# Blowing coat round two...



## miller123 (Aug 13, 2011)

Miller has the seceond round of blowing coat right now, going to the groomers for a bit of a shave... Don,t know when though, somtime with in the next few days. WIll post befor and after pics.


----------



## Luciledodd (Sep 5, 2009)

Rosie has started to mat again. I think she is just shedding because of the extreme heat we have been subject to. At least I hope so. But if she is really blowing her coat, it will get a puppy cut again--ticking showing or not.


----------



## jabojenny (Sep 18, 2011)

Twice? Yuck. I had Timmy cut relatively short for the past few months. He's eight months old I don't think he's blown his coat. Is that possible? I comb him daily and nothing seems to have changed. Seems like I should have had some issues by now. Believe me I'm not complaining in the least. Good luck with Miller's haircut I was very happy I made this decision with Timmy.


----------



## Luciledodd (Sep 5, 2009)

Rosie was around a year old. I finally gave up after a month of her hating me and had her trimmed.


----------



## krandall (Jun 11, 2009)

jabojenny said:


> Twice? Yuck. I had Timmy cut relatively short for the past few months. He's eight months old I don't think he's blown his coat. Is that possible? I comb him daily and nothing seems to have changed. Seems like I should have had some issues by now. Believe me I'm not complaining in the least. Good luck with Miller's haircut I was very happy I made this decision with Timmy.


Kodi blew coat for the first time starting just about 8 months. Some start earlier, some start later. According to Pam King, with some, it's so minor that you don't even notice it. I would think that might be especially true with a puppy who has been kept in a puppy cut. Kodi's hair was already pretty long by 8 months.


----------



## motherslittlehelper (Mar 18, 2010)

Augie blew coat three times, the first time being around 14 months I think. He also had a period this spring where I was combing an awful lot of hair out of him with some matting. Finn is on his third time. This had better be the last time for him. His hair is a lot finer than Augie's - I end up with these tiny fine hairs all over my face and in my eyes.
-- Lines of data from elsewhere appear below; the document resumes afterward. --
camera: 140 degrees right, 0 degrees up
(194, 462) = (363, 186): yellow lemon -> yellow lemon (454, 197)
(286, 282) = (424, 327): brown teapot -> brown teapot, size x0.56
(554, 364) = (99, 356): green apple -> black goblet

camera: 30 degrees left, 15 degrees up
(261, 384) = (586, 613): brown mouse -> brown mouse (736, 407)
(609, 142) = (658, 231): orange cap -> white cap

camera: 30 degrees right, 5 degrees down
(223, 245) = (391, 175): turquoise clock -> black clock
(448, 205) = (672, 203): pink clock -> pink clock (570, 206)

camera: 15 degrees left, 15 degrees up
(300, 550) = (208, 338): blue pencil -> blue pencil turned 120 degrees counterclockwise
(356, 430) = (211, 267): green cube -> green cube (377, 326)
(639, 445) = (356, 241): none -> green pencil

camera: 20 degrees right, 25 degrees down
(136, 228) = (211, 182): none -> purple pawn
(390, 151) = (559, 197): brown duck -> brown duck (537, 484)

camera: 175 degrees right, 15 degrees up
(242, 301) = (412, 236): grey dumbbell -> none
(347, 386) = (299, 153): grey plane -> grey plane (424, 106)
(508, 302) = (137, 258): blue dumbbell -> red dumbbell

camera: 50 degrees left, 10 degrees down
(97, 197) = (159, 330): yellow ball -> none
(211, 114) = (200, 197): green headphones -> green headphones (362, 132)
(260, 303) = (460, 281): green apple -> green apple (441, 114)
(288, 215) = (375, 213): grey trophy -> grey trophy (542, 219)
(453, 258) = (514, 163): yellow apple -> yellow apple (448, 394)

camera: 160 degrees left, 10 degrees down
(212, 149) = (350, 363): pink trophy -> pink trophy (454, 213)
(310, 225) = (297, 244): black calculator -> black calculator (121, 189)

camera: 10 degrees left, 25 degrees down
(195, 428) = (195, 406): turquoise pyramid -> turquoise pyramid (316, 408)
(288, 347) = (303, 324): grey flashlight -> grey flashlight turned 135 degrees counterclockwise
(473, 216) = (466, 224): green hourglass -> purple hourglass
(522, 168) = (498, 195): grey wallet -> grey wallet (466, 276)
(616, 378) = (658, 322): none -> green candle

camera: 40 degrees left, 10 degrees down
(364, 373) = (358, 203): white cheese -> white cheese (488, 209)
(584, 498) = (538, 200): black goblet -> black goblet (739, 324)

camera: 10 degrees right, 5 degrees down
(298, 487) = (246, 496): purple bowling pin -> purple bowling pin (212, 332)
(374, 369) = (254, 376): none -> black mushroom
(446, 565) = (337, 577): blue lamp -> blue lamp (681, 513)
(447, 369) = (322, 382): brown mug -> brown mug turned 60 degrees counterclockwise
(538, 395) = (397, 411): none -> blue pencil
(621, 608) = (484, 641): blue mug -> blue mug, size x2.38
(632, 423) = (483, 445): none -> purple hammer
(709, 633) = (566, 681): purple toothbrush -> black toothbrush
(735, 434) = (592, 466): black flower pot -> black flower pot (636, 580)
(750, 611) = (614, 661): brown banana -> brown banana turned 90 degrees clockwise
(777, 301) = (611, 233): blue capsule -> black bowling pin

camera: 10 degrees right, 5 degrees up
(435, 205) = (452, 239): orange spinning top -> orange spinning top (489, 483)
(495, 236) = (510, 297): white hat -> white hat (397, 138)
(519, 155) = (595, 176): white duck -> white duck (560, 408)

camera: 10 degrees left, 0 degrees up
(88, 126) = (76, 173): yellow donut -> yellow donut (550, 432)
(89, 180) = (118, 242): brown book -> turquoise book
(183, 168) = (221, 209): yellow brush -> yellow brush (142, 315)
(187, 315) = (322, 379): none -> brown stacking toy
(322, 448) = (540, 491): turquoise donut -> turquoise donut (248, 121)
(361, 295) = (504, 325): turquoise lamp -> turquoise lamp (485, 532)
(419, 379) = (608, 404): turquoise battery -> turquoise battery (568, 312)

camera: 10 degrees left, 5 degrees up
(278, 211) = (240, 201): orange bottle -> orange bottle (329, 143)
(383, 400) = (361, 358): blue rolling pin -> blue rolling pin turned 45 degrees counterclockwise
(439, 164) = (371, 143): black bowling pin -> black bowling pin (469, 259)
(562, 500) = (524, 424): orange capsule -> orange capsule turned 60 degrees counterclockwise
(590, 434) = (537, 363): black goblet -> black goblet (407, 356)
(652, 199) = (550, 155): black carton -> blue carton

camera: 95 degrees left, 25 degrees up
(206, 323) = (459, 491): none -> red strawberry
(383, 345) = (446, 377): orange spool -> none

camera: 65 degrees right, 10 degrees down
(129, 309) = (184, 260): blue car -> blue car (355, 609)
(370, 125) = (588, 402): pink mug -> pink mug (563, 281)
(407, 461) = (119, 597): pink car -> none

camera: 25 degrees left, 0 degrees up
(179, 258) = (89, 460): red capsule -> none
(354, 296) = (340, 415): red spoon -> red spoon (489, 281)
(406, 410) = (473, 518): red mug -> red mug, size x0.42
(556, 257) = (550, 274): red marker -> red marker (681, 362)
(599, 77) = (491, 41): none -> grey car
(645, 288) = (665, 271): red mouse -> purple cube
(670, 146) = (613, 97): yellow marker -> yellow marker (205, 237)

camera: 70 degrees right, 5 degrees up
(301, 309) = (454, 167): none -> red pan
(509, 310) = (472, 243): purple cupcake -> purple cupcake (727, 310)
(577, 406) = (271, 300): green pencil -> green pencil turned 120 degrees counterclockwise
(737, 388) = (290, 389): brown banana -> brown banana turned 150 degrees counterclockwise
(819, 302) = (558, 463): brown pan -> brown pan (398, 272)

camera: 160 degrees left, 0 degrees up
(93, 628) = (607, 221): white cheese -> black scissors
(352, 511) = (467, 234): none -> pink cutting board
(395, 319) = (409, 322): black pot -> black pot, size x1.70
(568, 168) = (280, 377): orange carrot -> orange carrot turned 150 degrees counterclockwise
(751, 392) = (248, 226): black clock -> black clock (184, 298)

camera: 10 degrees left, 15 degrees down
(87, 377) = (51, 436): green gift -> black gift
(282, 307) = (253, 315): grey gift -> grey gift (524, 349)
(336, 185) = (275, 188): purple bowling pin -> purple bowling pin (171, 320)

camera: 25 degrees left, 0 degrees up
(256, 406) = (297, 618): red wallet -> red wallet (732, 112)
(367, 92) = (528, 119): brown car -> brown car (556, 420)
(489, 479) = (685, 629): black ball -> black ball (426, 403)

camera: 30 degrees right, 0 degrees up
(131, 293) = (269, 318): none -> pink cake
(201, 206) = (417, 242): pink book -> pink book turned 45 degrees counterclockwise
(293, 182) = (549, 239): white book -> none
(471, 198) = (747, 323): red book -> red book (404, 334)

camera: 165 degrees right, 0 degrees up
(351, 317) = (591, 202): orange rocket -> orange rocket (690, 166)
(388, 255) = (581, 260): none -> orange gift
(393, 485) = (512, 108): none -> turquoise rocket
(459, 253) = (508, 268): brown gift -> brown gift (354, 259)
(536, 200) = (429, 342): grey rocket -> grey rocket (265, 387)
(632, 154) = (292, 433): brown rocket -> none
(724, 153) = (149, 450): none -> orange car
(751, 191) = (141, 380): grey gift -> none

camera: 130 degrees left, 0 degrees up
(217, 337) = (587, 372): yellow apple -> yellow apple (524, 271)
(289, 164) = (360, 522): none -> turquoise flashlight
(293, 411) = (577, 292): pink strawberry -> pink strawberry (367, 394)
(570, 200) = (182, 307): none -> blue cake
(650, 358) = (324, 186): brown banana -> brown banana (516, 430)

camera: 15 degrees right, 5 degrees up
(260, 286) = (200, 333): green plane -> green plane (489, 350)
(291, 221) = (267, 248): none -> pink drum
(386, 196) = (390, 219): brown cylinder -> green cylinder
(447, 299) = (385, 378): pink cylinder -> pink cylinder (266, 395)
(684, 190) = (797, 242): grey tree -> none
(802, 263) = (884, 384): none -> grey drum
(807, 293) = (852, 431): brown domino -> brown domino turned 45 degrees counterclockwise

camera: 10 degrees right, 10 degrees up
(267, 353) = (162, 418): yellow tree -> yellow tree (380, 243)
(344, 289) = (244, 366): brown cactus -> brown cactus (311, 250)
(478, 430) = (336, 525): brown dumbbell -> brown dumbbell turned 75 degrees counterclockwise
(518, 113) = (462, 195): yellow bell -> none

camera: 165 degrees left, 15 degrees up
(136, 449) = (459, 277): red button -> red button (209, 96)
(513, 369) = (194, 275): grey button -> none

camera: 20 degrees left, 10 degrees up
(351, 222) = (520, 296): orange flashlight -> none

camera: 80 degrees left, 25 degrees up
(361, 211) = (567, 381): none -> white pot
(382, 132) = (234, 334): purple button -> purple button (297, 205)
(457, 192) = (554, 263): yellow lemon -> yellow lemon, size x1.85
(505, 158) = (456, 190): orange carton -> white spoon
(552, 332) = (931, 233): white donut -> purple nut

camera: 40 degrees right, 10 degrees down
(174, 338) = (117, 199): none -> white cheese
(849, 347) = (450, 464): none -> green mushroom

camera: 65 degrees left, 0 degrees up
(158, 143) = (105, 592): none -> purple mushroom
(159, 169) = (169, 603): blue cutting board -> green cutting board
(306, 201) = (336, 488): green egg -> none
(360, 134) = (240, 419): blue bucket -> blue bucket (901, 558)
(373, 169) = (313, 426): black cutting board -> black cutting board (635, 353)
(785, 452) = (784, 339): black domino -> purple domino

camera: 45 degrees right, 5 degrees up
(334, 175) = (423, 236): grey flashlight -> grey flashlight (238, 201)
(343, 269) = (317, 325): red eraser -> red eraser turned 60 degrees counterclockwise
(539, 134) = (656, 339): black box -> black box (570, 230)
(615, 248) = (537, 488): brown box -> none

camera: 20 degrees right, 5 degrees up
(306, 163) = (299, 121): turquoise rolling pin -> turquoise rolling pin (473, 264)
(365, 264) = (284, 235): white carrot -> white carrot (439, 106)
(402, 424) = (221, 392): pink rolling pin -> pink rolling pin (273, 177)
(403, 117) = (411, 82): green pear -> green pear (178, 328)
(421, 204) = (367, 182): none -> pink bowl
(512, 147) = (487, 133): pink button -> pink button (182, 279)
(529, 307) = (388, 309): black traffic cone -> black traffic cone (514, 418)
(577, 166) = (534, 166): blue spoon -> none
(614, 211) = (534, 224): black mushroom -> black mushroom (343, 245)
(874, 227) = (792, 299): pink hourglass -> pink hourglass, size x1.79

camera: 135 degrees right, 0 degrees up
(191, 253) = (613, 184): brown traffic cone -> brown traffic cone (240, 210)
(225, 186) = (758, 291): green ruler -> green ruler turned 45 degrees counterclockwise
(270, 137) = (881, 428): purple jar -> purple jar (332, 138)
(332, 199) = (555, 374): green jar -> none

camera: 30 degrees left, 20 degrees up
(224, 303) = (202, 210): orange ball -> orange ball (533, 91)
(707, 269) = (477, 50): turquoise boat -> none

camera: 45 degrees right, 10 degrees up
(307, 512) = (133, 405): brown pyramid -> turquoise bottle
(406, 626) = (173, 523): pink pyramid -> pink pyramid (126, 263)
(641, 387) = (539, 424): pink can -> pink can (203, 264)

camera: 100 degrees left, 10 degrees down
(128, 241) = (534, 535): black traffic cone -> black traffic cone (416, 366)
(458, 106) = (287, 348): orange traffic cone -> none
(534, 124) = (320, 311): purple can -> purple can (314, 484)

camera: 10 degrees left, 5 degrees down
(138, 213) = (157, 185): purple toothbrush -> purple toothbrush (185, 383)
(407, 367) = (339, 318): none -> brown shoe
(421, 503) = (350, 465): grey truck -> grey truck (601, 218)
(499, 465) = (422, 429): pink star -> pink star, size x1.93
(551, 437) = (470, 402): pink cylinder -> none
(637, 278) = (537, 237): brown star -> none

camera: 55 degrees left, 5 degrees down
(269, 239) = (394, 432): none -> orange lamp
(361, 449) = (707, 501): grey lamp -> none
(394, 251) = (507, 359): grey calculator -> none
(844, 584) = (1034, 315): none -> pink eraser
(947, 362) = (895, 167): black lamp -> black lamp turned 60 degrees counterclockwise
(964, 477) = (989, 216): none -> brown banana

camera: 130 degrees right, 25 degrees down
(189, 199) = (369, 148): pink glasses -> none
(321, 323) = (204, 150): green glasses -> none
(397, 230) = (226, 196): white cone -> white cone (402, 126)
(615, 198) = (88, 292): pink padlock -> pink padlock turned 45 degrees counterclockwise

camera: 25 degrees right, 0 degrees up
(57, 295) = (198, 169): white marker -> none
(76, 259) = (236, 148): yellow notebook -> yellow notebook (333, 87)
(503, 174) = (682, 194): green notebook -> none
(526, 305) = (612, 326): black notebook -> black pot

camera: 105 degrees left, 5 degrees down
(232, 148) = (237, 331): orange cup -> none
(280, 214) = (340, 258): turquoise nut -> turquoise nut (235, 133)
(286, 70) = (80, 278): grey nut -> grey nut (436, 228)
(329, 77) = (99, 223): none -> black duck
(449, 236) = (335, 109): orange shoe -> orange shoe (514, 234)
Such different hair my two have.


----------



## TilliesMom (Sep 30, 2010)

Tillie had some matting around 7 months, but I think it was due to stress from her spay... things got really bad at about 9 months old, 3 hours a DAY I was working on her. Had her shaved down after 2 weeks of that... it was awesome, even though she looked like a bobble head. 
I think she had a mild coat blowing around 18 months old... now she's golden. if she does get a matt, it is small and can be combed right out!


----------



## Suzi (Oct 27, 2010)

Maddie has a short coat and even short coats are a lot of work during the coat change.Mine got their mats very close to the skin sort of felt like felting.


----------